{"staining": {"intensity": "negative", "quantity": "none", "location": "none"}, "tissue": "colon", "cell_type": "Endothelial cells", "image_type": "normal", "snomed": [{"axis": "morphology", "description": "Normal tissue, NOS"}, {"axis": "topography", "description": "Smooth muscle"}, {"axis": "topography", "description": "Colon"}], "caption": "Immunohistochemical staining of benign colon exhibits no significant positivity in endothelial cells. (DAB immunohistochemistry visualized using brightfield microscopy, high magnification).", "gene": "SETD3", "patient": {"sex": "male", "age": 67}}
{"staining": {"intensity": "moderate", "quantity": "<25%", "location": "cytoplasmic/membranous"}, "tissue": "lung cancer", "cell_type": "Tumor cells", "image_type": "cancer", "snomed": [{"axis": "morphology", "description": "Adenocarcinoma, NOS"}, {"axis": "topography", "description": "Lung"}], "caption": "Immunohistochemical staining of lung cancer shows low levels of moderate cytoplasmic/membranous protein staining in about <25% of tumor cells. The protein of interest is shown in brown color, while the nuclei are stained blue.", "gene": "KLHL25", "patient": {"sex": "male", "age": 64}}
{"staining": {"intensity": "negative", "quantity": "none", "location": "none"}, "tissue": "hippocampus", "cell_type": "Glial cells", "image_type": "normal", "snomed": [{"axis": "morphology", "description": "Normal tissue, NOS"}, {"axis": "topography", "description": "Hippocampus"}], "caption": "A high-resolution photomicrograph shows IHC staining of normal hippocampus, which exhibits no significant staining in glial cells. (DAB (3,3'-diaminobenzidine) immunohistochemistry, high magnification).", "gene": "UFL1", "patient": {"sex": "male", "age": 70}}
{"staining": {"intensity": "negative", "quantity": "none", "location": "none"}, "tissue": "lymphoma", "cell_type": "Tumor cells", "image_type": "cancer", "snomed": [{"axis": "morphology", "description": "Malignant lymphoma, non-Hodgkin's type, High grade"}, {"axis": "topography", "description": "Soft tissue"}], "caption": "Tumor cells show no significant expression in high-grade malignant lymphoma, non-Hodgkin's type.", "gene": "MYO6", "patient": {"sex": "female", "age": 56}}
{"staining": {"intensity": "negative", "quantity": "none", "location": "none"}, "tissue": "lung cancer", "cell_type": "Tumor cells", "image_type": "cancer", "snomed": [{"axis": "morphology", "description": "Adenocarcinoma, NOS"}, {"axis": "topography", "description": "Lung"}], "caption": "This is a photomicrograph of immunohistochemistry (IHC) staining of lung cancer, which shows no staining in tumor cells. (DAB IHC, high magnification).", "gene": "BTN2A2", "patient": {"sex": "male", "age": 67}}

:: Task objective ::
All of the data above should be set down word for word.

:: Reply ::
{"staining": {"intensity": "negative", "quantity": "none", "location": "none"}, "tissue": "colon", "cell_type": "Endothelial cells", "image_type": "normal", "snomed": [{"axis": "morphology", "description": "Normal tissue, NOS"}, {"axis": "topography", "description": "Smooth muscle"}, {"axis": "topography", "description": "Colon"}], "caption": "Immunohistochemical staining of benign colon exhibits no significant positivity in endothelial cells. (DAB immunohistochemistry visualized using brightfield microscopy, high magnification).", "gene": "SETD3", "patient": {"sex": "male", "age": 67}}
{"staining": {"intensity": "moderate", "quantity": "<25%", "location": "cytoplasmic/membranous"}, "tissue": "lung cancer", "cell_type": "Tumor cells", "image_type": "cancer", "snomed": [{"axis": "morphology", "description": "Adenocarcinoma, NOS"}, {"axis": "topography", "description": "Lung"}], "caption": "Immunohistochemical staining of lung cancer shows low levels of moderate cytoplasmic/membranous protein staining in about <25% of tumor cells. The protein of interest is shown in brown color, while the nuclei are stained blue.", "gene": "KLHL25", "patient": {"sex": "male", "age": 64}}
{"staining": {"intensity": "negative", "quantity": "none", "location": "none"}, "tissue": "hippocampus", "cell_type": "Glial cells", "image_type": "normal", "snomed": [{"axis": "morphology", "description": "Normal tissue, NOS"}, {"axis": "topography", "description": "Hippocampus"}], "caption": "A high-resolution photomicrograph shows IHC staining of normal hippocampus, which exhibits no significant staining in glial cells. (DAB (3,3'-diaminobenzidine) immunohistochemistry, high magnification).", "gene": "UFL1", "patient": {"sex": "male", "age": 70}}
{"staining": {"intensity": "negative", "quantity": "none", "location": "none"}, "tissue": "lymphoma", "cell_type": "Tumor cells", "image_type": "cancer", "snomed": [{"axis": "morphology", "description": "Malignant lymphoma, non-Hodgkin's type, High grade"}, {"axis": "topography", "description": "Soft tissue"}], "caption": "Tumor cells show no significant expression in high-grade malignant lymphoma, non-Hodgkin's type.", "gene": "MYO6", "patient": {"sex": "female", "age": 56}}
{"staining": {"intensity": "negative", "quantity": "none", "location": "none"}, "tissue": "lung cancer", "cell_type": "Tumor cells", "image_type": "cancer", "snomed": [{"axis": "morphology", "description": "Adenocarcinoma, NOS"}, {"axis": "topography", "description": "Lung"}], "caption": "This is a photomicrograph of immunohistochemistry (IHC) staining of lung cancer, which shows no staining in tumor cells. (DAB IHC, high magnification).", "gene": "BTN2A2", "patient": {"sex": "male", "age": 67}}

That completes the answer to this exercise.